(DATA SECTION)
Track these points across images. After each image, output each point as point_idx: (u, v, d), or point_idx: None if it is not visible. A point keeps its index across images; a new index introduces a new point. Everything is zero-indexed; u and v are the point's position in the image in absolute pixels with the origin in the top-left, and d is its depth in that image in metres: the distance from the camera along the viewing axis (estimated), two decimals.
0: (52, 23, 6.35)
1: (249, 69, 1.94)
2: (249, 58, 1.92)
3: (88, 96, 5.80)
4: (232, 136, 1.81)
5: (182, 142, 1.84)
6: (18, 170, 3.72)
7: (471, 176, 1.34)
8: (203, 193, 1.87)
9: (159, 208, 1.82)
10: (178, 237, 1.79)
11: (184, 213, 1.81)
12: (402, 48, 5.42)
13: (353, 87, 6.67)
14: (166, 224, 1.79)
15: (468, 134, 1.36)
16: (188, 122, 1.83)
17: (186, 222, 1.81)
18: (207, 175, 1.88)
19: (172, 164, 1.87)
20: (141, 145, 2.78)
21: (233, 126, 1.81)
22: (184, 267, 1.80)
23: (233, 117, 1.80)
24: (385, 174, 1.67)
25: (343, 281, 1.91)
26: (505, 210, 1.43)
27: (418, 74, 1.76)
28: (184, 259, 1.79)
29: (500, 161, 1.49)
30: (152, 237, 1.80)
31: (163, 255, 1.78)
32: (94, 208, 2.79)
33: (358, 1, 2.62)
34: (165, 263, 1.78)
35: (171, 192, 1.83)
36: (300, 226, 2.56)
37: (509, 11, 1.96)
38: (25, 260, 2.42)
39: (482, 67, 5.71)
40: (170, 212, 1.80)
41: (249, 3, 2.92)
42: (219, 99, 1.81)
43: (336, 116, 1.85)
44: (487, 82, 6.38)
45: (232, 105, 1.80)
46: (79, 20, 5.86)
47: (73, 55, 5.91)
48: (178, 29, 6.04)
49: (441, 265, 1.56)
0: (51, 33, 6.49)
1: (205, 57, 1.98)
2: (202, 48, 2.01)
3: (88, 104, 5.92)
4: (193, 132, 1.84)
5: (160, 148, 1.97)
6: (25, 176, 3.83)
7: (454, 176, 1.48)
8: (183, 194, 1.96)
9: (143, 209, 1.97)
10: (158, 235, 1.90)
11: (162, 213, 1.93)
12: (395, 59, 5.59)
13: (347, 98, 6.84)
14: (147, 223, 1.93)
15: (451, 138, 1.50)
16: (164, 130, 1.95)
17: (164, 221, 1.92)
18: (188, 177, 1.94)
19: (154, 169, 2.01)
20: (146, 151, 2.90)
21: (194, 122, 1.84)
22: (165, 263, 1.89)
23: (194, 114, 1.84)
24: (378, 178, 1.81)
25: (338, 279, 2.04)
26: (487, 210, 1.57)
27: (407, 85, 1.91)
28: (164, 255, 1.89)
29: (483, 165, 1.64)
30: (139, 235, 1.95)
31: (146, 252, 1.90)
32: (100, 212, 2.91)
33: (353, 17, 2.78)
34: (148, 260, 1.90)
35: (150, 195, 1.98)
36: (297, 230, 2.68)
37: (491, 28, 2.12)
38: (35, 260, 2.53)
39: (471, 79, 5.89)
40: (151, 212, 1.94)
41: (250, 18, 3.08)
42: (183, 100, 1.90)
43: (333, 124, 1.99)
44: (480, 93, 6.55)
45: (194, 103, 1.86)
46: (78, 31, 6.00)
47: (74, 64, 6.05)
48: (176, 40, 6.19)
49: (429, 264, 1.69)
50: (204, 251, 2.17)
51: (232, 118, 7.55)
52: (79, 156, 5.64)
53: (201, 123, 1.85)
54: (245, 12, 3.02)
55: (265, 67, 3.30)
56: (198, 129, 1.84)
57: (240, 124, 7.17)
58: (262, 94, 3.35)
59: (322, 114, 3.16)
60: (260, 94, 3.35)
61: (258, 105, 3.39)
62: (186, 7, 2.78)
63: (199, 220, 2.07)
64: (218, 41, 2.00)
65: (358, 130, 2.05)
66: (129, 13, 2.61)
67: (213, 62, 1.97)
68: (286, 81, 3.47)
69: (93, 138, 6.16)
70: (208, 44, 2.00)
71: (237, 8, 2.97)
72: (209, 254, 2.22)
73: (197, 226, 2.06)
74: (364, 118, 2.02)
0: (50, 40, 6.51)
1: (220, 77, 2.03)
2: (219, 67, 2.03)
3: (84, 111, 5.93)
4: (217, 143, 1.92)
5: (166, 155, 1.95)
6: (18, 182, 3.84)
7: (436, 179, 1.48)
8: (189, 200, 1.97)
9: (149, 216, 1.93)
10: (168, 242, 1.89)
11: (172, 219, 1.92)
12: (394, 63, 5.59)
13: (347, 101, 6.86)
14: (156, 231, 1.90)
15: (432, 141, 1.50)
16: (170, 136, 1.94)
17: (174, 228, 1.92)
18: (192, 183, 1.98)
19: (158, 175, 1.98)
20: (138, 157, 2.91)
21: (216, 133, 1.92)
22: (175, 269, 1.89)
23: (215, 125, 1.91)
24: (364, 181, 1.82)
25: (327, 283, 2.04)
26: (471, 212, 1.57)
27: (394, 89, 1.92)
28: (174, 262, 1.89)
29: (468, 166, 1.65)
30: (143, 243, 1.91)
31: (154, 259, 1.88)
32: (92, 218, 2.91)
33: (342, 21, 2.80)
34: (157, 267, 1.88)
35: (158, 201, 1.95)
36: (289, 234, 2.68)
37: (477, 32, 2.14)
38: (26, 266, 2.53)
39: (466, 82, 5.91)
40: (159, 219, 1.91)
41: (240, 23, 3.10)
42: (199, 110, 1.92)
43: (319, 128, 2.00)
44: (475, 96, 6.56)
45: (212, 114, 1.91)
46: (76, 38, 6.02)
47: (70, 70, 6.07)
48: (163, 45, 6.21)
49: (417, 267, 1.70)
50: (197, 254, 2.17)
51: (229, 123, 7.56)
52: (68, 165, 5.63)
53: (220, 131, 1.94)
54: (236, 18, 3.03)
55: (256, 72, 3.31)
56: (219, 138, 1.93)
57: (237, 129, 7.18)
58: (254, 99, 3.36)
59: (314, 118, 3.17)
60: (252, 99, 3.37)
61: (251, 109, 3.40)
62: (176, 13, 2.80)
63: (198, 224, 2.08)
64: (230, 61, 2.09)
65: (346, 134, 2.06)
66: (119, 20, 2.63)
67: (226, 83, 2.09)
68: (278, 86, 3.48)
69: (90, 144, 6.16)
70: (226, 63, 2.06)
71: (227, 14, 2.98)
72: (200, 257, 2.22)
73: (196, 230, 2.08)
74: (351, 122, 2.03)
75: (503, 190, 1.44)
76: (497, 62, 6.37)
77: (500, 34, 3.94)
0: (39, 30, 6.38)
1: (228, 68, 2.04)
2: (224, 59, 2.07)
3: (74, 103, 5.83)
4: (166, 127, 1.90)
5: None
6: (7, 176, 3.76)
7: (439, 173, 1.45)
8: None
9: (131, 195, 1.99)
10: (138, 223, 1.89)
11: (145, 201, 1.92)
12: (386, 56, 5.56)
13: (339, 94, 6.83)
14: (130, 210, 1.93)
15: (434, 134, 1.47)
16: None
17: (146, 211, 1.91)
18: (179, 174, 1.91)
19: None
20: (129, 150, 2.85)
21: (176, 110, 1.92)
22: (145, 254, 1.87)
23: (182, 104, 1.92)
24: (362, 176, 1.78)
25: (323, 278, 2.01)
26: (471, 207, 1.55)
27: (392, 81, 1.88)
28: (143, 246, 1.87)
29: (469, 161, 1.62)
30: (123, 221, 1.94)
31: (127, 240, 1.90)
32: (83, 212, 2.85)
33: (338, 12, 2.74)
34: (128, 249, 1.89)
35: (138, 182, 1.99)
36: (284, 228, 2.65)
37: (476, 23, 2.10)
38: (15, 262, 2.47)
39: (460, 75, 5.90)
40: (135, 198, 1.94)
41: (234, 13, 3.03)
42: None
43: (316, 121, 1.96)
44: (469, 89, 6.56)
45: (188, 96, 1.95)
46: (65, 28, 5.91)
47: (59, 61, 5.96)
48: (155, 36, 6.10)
(End DATA SECTION)
» AIM OF THE TASK: Only the lines above starting at the line that holds "55: (265, 67, 3.30)" and ending at the line that holds "70: (208, 44, 2.00)" are to be repeated, exactly and in full.

» REPLY TO THE TASK:
55: (265, 67, 3.30)
56: (198, 129, 1.84)
57: (240, 124, 7.17)
58: (262, 94, 3.35)
59: (322, 114, 3.16)
60: (260, 94, 3.35)
61: (258, 105, 3.39)
62: (186, 7, 2.78)
63: (199, 220, 2.07)
64: (218, 41, 2.00)
65: (358, 130, 2.05)
66: (129, 13, 2.61)
67: (213, 62, 1.97)
68: (286, 81, 3.47)
69: (93, 138, 6.16)
70: (208, 44, 2.00)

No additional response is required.